[EXERCISE AIM] The copy should begin at the line containing "Figure 2. Result of MFR measurements." and end at the last line of the material. Please reproduce those lines exactly and keep pictures out.

===== GIVEN DATA

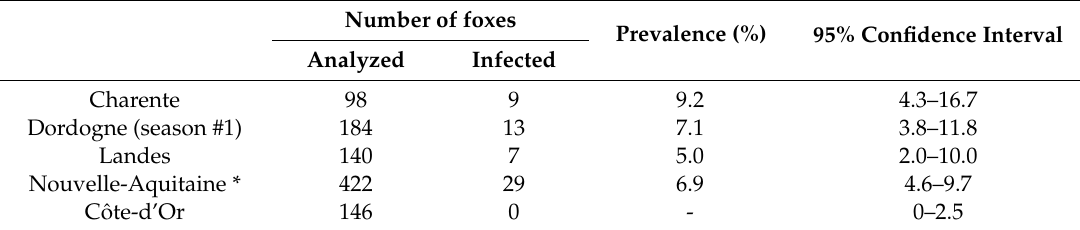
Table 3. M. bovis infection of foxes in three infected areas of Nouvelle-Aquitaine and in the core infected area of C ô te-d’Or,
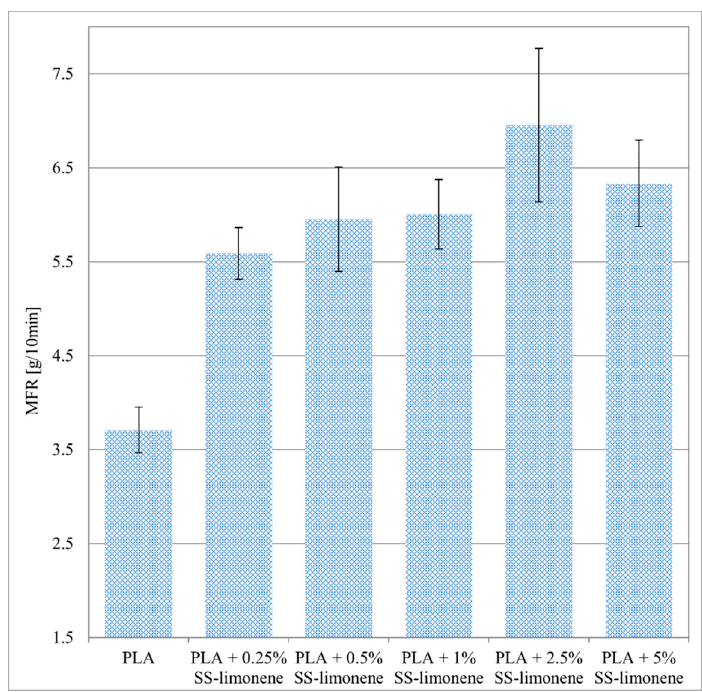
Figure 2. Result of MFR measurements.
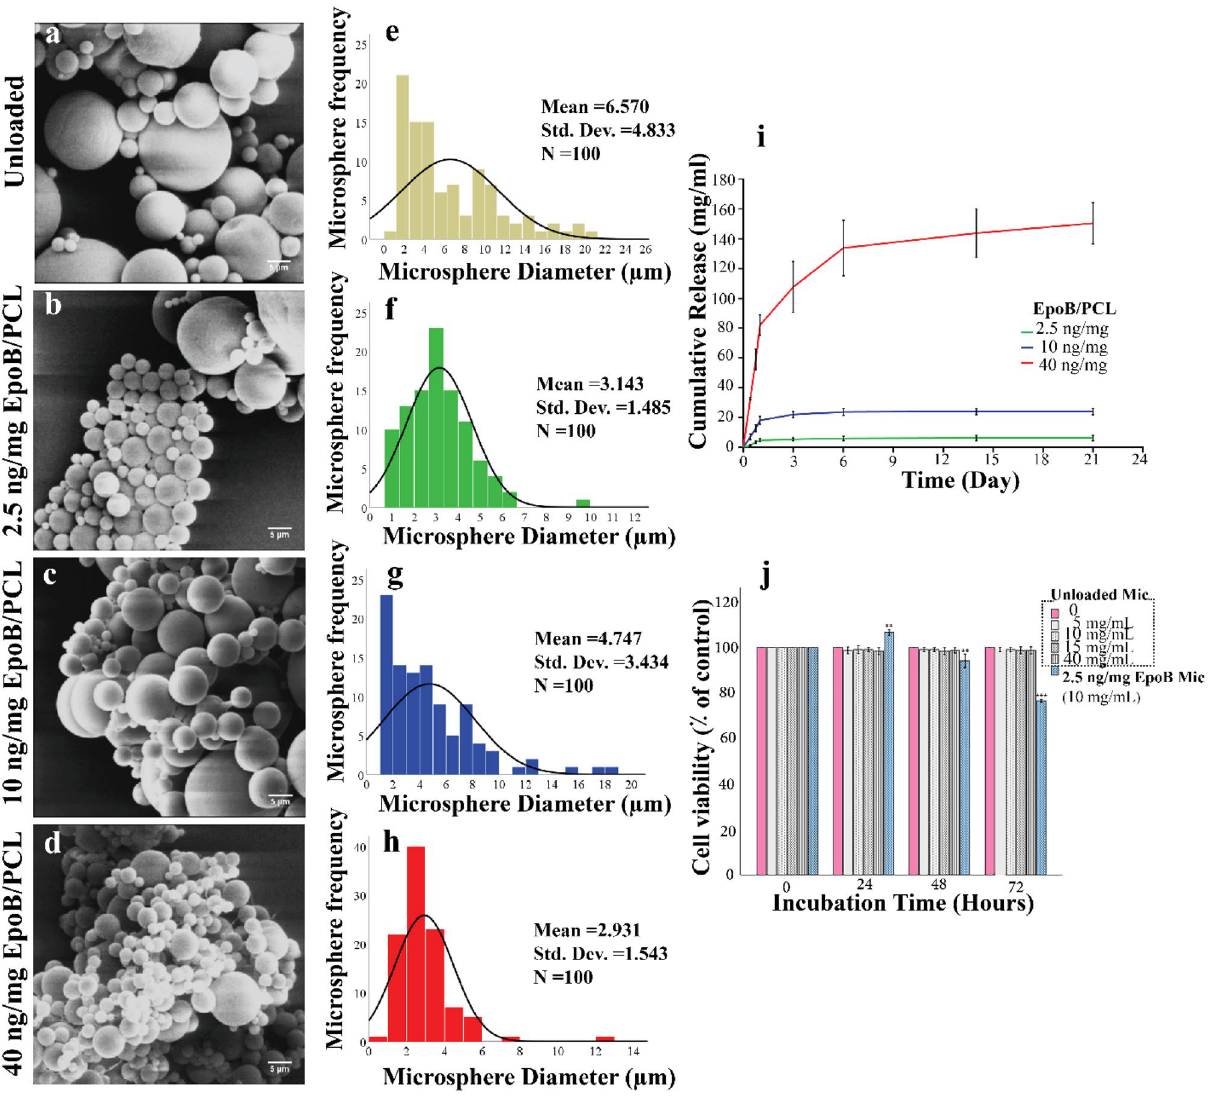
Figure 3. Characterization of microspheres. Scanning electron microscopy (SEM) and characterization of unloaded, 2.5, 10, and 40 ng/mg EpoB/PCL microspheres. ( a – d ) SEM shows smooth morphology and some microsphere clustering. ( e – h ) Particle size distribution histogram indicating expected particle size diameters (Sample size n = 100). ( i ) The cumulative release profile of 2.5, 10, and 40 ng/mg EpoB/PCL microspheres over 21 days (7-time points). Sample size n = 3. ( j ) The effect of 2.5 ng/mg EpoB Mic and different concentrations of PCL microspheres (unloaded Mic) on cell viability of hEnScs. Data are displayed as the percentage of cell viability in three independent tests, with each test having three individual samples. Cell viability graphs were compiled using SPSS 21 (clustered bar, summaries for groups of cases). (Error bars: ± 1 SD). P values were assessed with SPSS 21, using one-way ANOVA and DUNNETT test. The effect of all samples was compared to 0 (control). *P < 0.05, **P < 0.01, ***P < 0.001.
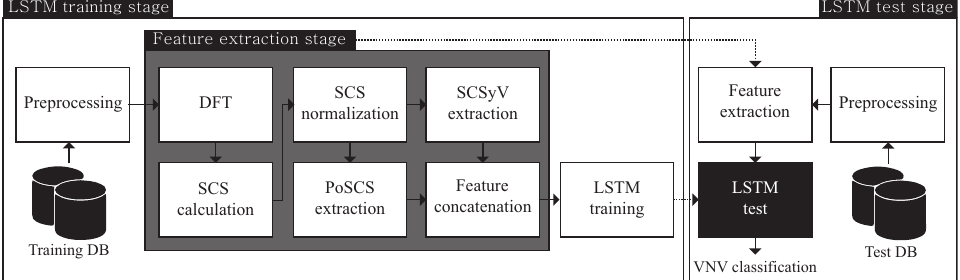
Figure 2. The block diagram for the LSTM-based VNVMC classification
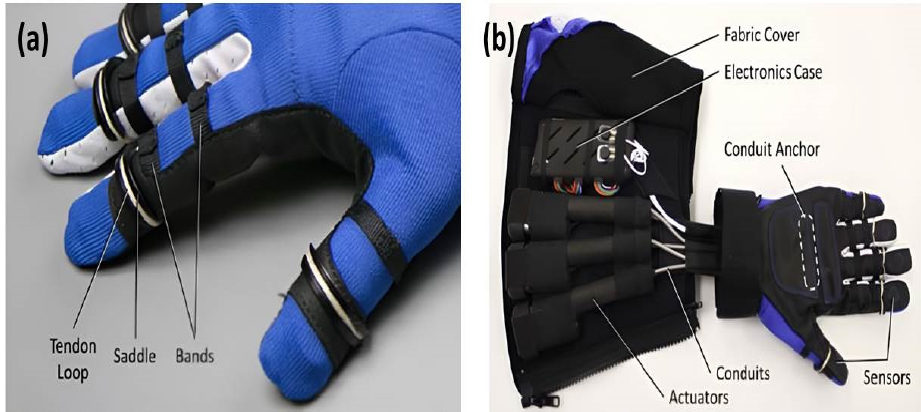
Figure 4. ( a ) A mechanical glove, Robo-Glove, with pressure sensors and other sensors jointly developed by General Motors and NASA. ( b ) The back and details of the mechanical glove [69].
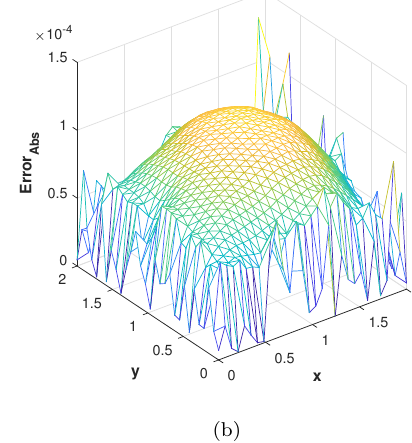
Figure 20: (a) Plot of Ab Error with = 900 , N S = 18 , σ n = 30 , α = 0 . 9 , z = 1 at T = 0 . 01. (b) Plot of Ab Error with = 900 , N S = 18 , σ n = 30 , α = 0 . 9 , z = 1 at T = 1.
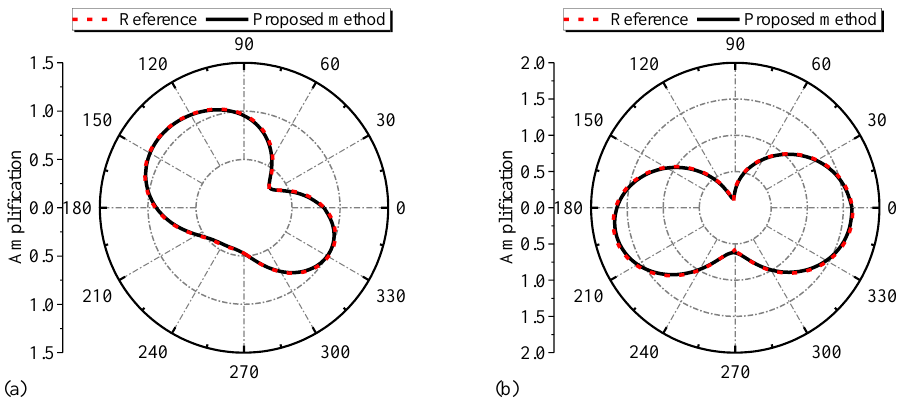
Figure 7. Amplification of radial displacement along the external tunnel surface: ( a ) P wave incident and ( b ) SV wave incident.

==========

[EXERCISE RESULT]
Figure 2. Result of MFR measurements.
Figure 3. Characterization of microspheres. Scanning electron microscopy (SEM) and characterization of unloaded, 2.5, 10, and 40 ng/mg EpoB/PCL microspheres. ( a – d ) SEM shows smooth morphology and some microsphere clustering. ( e – h ) Particle size distribution histogram indicating expected particle size diameters (Sample size n = 100). ( i ) The cumulative release profile of 2.5, 10, and 40 ng/mg EpoB/PCL microspheres over 21 days (7-time points). Sample size n = 3. ( j ) The effect of 2.5 ng/mg EpoB Mic and different concentrations of PCL microspheres (unloaded Mic) on cell viability of hEnScs. Data are displayed as the percentage of cell viability in three independent tests, with each test having three individual samples. Cell viability graphs were compiled using SPSS 21 (clustered bar, summaries for groups of cases). (Error bars: ± 1 SD). P values were assessed with SPSS 21, using one-way ANOVA and DUNNETT test. The effect of all samples was compared to 0 (control). *P < 0.05, **P < 0.01, ***P < 0.001.
Figure 2. The block diagram for the LSTM-based VNVMC classification
Figure 4. ( a ) A mechanical glove, Robo-Glove, with pressure sensors and other sensors jointly developed by General Motors and NASA. ( b ) The back and details of the mechanical glove [69].
Figure 20: (a) Plot of Ab Error with = 900 , N S = 18 , σ n = 30 , α = 0 . 9 , z = 1 at T = 0 . 01. (b) Plot of Ab Error with = 900 , N S = 18 , σ n = 30 , α = 0 . 9 , z = 1 at T = 1.
Figure 7. Amplification of radial displacement along the external tunnel surface: ( a ) P wave incident and ( b ) SV wave incident.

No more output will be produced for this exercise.